Despite FY25’s spectacular numbers, analysts expect a cautious outlook for QIPs in the near term. Market volatility in the latter half of the fiscal year has led many promoters to defer equity fundraising plans.

“Market corrections, triggered by both global and domestic uncertainties, have tempered sentiment,” Nair explained. “This will likely cause a slowdown in QIP activity, especially as promoters avoid raising funds at lower valuations.”

Analysts also expect heightened scrutiny from investors in upcoming QIPs. With markets entering a consolidation phase, deal success will depend on the company’s fundamentals, growth plans, and pricing strategy.

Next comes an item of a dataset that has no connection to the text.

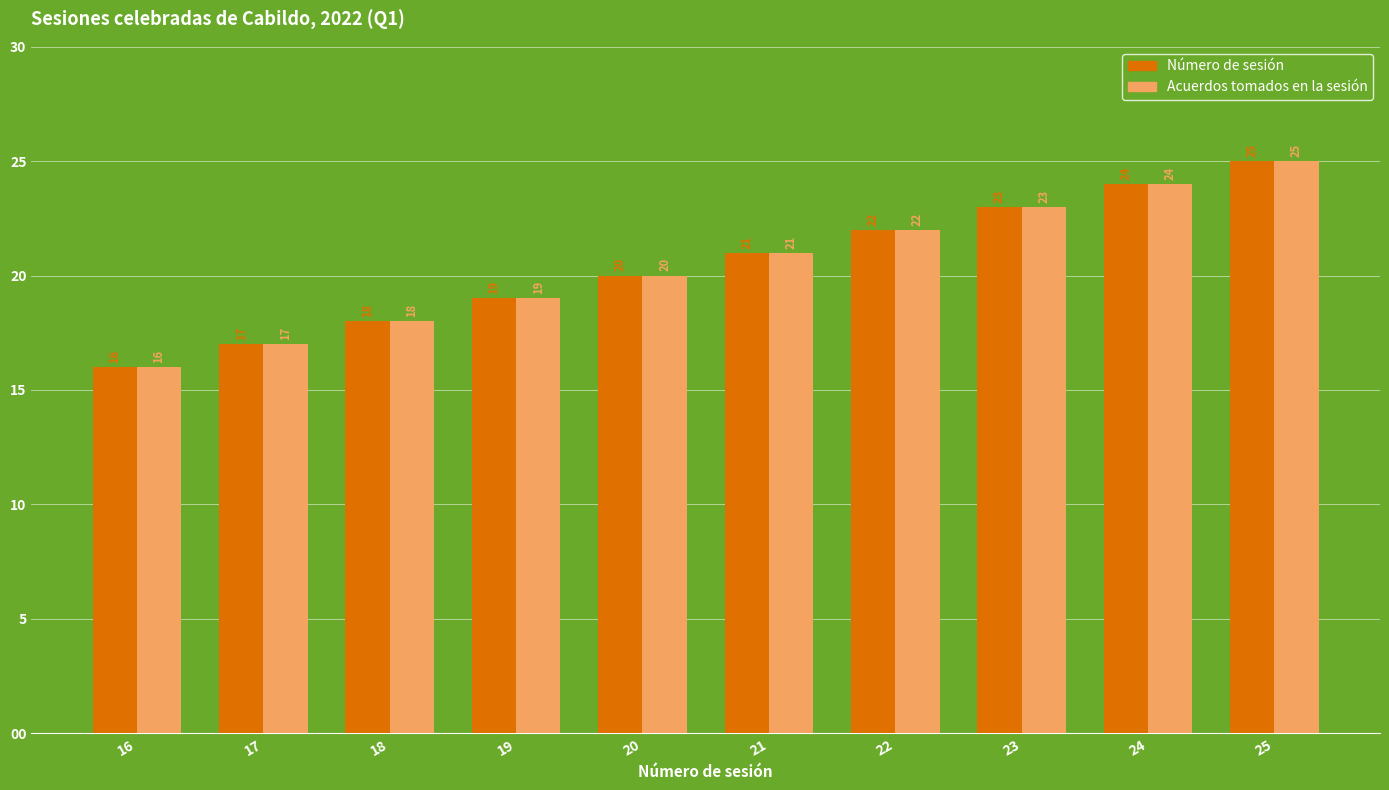

What is the value of the Acuerdos tomados en la sesión bar at the 9th from the left?

24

Key Drivers Behind the FY25 QIP Boom

  1. Favorable Equity Markets: Companies used bullish sentiment and high valuations to raise capital without significant dilution.

  2. Speed and Efficiency: QIPs allowed firms to quickly mobilize funds with fewer regulatory hurdles.

  3. Strategic Goals: Firms funded greenfield and brownfield expansions, M&A, and debt reduction.

  4. Investor Appetite: Domestic and global institutions showed strong interest in Indian equities, supporting large-scale placements.

  5. Government Support: PLI schemes, infrastructure reforms, and export growth enhanced the capital needs of emerging sectors.


Final Thoughts

FY25 stands out as a watershed year for equity capital markets in India. Indian companies demonstrated strategic agility by tapping into QIPs at the right time, raising capital for growth, efficiency, and resilience. The year’s record fundraising marks a new benchmark in institutional engagement and financial maturity.

While the momentum may slow in the short term due to market consolidation, the long-term story remains intact. As Indian companies continue to scale and innovate, QIPs will remain a critical tool for fundraising—bridging investor appetite and corporate ambition.